### TASK DIRECTIONS
Pull out every line of the material that contains the string "pose", with matching case, and copy each such line in full.

### PROVIDED DATA
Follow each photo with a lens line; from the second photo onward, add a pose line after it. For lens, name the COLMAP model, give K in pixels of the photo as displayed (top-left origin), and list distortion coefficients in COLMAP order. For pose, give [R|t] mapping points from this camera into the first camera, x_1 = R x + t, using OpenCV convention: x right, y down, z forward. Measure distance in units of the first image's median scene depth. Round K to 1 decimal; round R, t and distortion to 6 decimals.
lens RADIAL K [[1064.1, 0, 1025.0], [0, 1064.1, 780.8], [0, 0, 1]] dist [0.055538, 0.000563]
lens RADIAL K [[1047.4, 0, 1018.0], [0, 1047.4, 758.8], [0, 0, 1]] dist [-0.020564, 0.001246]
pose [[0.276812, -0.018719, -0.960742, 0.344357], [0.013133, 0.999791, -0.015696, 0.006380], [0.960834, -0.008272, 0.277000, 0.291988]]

### ANSWER BOX
Follow each photo with a lens line; from the second photo onward, add a pose line after it. For lens, name the COLMAP model, give K in pixels of the photo as displayed (top-left origin), and list distortion coefficients in COLMAP order. For pose, give [R|t] mapping points from this camera into the first camera, x_1 = R x + t, using OpenCV convention: x right, y down, z forward. Measure distance in units of the first image's median scene depth. Round K to 1 decimal; round R, t and distortion to 6 decimals.
pose [[0.276812, -0.018719, -0.960742, 0.344357], [0.013133, 0.999791, -0.015696, 0.006380], [0.960834, -0.008272, 0.277000, 0.291988]]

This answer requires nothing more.